Try it | Extract every line of the data below that contains the word "uñas", treating the match as case-sensitive.

Material supplied |
============================================================
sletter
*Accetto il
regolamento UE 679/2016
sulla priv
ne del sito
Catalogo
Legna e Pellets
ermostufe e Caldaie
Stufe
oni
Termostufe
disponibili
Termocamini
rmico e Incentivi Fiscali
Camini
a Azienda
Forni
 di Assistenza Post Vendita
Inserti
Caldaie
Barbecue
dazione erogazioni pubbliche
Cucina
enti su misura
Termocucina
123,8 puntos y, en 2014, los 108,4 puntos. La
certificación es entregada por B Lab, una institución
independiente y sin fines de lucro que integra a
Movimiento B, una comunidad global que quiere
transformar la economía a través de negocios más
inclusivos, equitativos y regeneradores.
============================================================
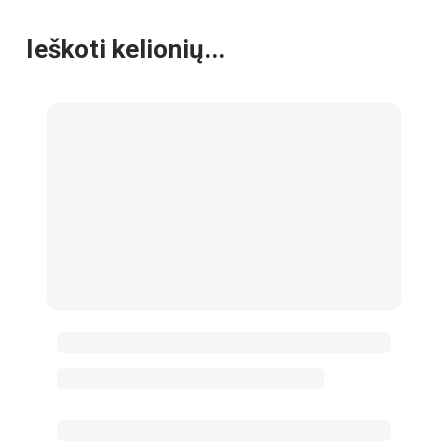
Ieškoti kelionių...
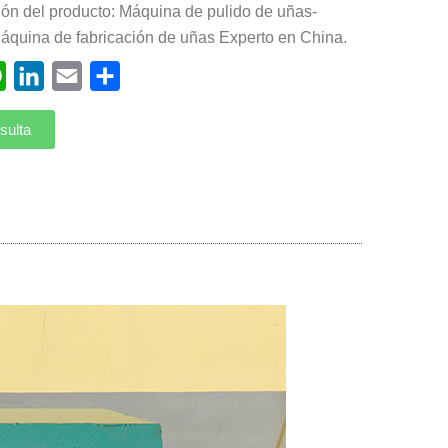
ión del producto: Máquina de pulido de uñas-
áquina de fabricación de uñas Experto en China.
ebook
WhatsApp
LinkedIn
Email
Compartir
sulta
============================================================
Solved exercise |
ión del producto: Máquina de pulido de uñas-
áquina de fabricación de uñas Experto en China.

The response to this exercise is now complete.